▶ Travail demandé:
#1 Recopiez le passage du billet sur la candidature unique de l'opposition togolaise, en commençant à « 23 octobre 2014 » et en terminant à « 20 octobre 2014. ».
#2 D'après le billet sur la candidature unique de l'opposition togolaise, à quelle date Jean-Pierre Fabre s'est-il exprimé sur RFI ?
#3 Poursuivez le billet sur la candidature unique de l'opposition togolaise après sa dernière phrase.
··· Texte fourni
Le candidat de l’opposition c’est moi, qui dit mieux?

23 octobre 2014

Le candidat de l’opposition c’est moi, qui dit mieux?

Jean Pierre Fabre credit: koaci.com
Jean-Pierre Fabre
credit: koaci.com

Sous les tropiques, élection rime avec période sensible. En ce moment où se prépare activement la présidentielle de 2015, tout le monde retient son souffle. Pendant que les principaux partis d’opposition font des tractations pour dégager un candidat unique, Jean-Pierre Fabre candidat de l’ANC a fait cette semaine des déclarations sur RFI qui me font réfléchir sur les chances de cette opposition au prochain scrutin.

A la tête du premier parti d’opposition parlementaire qu’est l’ANC (Alliance nationale pour le changement), Jean-Pierre Fabre a été investi sans grande surprise pour représenter le parti en 2015. Auréolé du titre de candidat de l’ANC, il s’était exprimé sur les antennes de RFI le 20 octobre 2014.
A chaque élection revient dans l’opposition le débat sur la candidature unique. Un débat imposé par le mode de scrutin en vigueur : le scrutin à un tour décrié par l’opinion publique. Cette année encore, le CST (Collectif « Sauvons le Togo ») et la coalition arc-en- ciel, deux regroupements de l’opposition, s’activent dans des discussions dans l’espoir de trouver un candidat commun. Interrogé sur l’hypothèse du choix d’un candidat unique autre que lui, Jean-Pierre Fabre répond en ces termes:

«… il y a des critères objectifs pour la candidature unique. Et je pense que je réunis ces critères-là. »

Il a peut-être raison sur ce point. La plupart des critères de choix jouent en sa faveur, notamment le niveau d’implantation au plan national, le nombre de députés au Parlement qui lui vaut un statut de chef de l’opposition parlementaire. Mais au-delà de tous ces critères le fameux candidat unique ne devrait-il pas avoir des qualités intrinsèques ?
Je pense que ce candidat devrait avant tout être un rassembleur, un meneur d’hommes, avoir un discours conciliant qui altère les antagonismes et converge toutes les forces vers un but commun. L’opposition togolaise étant hétéroclite, celui qui aspire à la représenter au prochain scrutin doit savoir composer avec les différents courants. Malheureusement j’ai du mal à retrouver ces aptitudes en la personne du candidat de l’ANC et de plus, l’homme n’a pas la confiance des autres poids lourds de l’opposition.
Déjà en 2010, les tentatives de désigner un candidat unique à l’élection de 2010 furent tout simplement un fiasco. Réunis en conclave, les responsables des principaux partis d’opposition ont été incapables de s’accorder sur un nom. Les négociations avaient connu une fin ambiguë dans un climat tendu. Soutenu par certains partis, Jean-Pierre Fabre fut publiquement présenté comme candidat unique au grand dam d’autres leaders qui ont choisi de faire cavalier seul. La suite, on la connaît : les voix de l’opposition se sont émiettées au profit du pouvoir en place et l’opposition désorganisée cria à la fraude.
······
··· Extrait des données
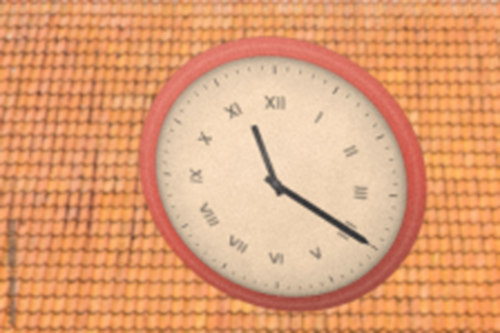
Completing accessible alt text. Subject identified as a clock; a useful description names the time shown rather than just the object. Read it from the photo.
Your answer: 11:20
······
▶ Réponses:
#1
23 octobre 2014

Le candidat de l’opposition c’est moi, qui dit mieux?

Jean Pierre Fabre credit: koaci.com
Jean-Pierre Fabre
credit: koaci.com

Sous les tropiques, élection rime avec période sensible. En ce moment où se prépare activement la présidentielle de 2015, tout le monde retient son souffle. Pendant que les principaux partis d’opposition font des tractations pour dégager un candidat unique, Jean-Pierre Fabre candidat de l’ANC a fait cette semaine des déclarations sur RFI qui me font réfléchir sur les chances de cette opposition au prochain scrutin.

A la tête du premier parti d’opposition parlementaire qu’est l’ANC (Alliance nationale pour le changement), Jean-Pierre Fabre a été investi sans grande surprise pour représenter le parti en 2015. Auréolé du titre de candidat de l’ANC, il s’était exprimé sur les antennes de RFI le 20 octobre 2014.

#2 Le 20 octobre 2014.

#3
Aujourd’hui encore on semble trouver les mêmes ingrédients qui ont fait le fiasco de 2010. Malgré son statut de chef de l’opposition acquis après les législatives de 2013, Jean-Pierre Fabre est loin de faire l’unanimité chez les opposants. D’aucuns le qualifient de suffisant et d’arrogant. Son leadership est contesté par d’autres partis et non des moindres, comme le CAR (comité d’action pour le renouveau) qui compte dans ses rangs un sérieux prétendant à la candidature unique. Face au parti au pouvoir, l’opposition est minée par des dissensions, des problèmes d’égo. Les frictions se sont d’ailleurs exacerbées lorsqu’au lendemain de la débâcle aux législatives de 2013, les partis se sont employés à se jeter la pierre par médias interposés. Jean-Pierre Fabre s’était mêlé à la dispute en adressant des reproches voilés à certains partis.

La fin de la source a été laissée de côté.